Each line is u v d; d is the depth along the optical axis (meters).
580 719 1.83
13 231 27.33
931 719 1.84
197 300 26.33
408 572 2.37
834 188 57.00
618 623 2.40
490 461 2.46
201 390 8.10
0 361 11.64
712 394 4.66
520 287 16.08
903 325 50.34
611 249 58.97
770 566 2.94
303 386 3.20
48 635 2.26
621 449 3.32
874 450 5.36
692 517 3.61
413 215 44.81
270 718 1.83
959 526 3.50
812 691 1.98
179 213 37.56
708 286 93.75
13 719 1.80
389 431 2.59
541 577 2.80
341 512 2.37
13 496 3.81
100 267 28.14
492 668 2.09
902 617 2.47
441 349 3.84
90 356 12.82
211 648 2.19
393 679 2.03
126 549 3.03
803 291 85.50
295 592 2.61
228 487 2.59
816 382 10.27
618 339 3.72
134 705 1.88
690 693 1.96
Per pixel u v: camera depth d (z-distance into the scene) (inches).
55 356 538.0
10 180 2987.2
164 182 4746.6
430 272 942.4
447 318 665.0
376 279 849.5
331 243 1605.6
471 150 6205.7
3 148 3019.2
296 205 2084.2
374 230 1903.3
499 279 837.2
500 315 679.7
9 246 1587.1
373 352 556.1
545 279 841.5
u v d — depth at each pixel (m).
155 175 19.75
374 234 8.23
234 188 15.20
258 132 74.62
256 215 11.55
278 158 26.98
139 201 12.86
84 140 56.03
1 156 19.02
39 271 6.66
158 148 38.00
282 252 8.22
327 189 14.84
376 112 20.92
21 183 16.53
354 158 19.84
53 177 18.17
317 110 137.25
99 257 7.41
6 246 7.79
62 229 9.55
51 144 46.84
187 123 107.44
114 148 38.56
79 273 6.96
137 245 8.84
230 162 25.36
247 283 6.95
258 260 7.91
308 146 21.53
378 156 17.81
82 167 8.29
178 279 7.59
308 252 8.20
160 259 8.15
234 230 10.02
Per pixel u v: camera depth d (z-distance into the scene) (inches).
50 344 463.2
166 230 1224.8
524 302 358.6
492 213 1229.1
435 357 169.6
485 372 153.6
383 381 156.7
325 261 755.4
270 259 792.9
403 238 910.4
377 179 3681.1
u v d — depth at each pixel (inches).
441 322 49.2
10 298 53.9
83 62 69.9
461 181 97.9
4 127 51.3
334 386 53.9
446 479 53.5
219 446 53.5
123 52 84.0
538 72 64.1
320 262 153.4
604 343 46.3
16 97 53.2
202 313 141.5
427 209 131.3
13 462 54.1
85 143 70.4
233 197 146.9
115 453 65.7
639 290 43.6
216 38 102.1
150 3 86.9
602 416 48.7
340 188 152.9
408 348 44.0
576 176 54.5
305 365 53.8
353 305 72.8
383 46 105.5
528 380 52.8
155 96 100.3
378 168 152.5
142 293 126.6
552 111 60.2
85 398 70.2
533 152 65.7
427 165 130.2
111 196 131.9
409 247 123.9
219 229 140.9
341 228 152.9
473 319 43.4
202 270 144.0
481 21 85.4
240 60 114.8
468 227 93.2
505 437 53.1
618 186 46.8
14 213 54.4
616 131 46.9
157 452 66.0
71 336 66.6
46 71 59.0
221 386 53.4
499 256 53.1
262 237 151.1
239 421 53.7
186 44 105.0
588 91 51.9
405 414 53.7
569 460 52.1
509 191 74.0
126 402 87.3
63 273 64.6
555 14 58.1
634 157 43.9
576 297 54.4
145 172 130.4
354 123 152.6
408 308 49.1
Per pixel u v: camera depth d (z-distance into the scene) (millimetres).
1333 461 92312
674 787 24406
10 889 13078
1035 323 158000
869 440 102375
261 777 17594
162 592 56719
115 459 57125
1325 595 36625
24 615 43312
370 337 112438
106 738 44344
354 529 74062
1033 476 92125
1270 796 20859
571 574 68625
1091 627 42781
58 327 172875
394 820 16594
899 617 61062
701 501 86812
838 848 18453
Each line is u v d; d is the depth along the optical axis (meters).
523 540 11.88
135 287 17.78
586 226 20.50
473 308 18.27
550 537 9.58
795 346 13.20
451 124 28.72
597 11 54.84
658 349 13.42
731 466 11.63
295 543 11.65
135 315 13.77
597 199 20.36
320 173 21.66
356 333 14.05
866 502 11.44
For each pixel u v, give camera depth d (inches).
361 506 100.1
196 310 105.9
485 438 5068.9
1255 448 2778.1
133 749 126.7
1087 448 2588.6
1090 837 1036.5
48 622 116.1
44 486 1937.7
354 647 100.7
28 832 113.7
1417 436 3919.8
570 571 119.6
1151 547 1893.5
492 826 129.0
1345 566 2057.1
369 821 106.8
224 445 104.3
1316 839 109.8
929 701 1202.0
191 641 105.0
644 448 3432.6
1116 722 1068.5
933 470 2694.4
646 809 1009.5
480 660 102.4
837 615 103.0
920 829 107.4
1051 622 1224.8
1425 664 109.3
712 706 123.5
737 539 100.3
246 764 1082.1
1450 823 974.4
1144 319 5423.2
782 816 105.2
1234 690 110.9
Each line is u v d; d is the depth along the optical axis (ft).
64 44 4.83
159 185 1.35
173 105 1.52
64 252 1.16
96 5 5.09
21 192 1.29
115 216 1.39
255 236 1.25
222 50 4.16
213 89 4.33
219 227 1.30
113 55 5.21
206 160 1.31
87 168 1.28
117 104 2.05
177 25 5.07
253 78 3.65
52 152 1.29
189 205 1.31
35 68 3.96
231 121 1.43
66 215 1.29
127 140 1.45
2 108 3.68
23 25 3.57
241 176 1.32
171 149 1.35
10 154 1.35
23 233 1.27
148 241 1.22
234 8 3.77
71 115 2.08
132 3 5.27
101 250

+ + + +

PROMPT: Copy the lines above exactly, beginning at the line that has "931 719 1.84" and stopping after the line that has "403 238 910.4", and omit the rest.

RESULT OF THIS EXERCISE:
931 719 1.84
197 300 26.33
408 572 2.37
834 188 57.00
618 623 2.40
490 461 2.46
201 390 8.10
0 361 11.64
712 394 4.66
520 287 16.08
903 325 50.34
611 249 58.97
770 566 2.94
303 386 3.20
48 635 2.26
621 449 3.32
874 450 5.36
692 517 3.61
413 215 44.81
270 718 1.83
959 526 3.50
812 691 1.98
179 213 37.56
708 286 93.75
13 719 1.80
389 431 2.59
541 577 2.80
341 512 2.37
13 496 3.81
100 267 28.14
492 668 2.09
902 617 2.47
441 349 3.84
90 356 12.82
211 648 2.19
393 679 2.03
126 549 3.03
803 291 85.50
295 592 2.61
228 487 2.59
816 382 10.27
618 339 3.72
134 705 1.88
690 693 1.96
Per pixel u v: camera depth d (z-distance into the scene) (inches).
55 356 538.0
10 180 2987.2
164 182 4746.6
430 272 942.4
447 318 665.0
376 279 849.5
331 243 1605.6
471 150 6205.7
3 148 3019.2
296 205 2084.2
374 230 1903.3
499 279 837.2
500 315 679.7
9 246 1587.1
373 352 556.1
545 279 841.5
u v d — depth at each pixel (m).
155 175 19.75
374 234 8.23
234 188 15.20
258 132 74.62
256 215 11.55
278 158 26.98
139 201 12.86
84 140 56.03
1 156 19.02
39 271 6.66
158 148 38.00
282 252 8.22
327 189 14.84
376 112 20.92
21 183 16.53
354 158 19.84
53 177 18.17
317 110 137.25
99 257 7.41
6 246 7.79
62 229 9.55
51 144 46.84
187 123 107.44
114 148 38.56
79 273 6.96
137 245 8.84
230 162 25.36
247 283 6.95
258 260 7.91
308 146 21.53
378 156 17.81
82 167 8.29
178 279 7.59
308 252 8.20
160 259 8.15
234 230 10.02
Per pixel u v: camera depth d (z-distance into the scene) (inches).
50 344 463.2
166 230 1224.8
524 302 358.6
492 213 1229.1
435 357 169.6
485 372 153.6
383 381 156.7
325 261 755.4
270 259 792.9
403 238 910.4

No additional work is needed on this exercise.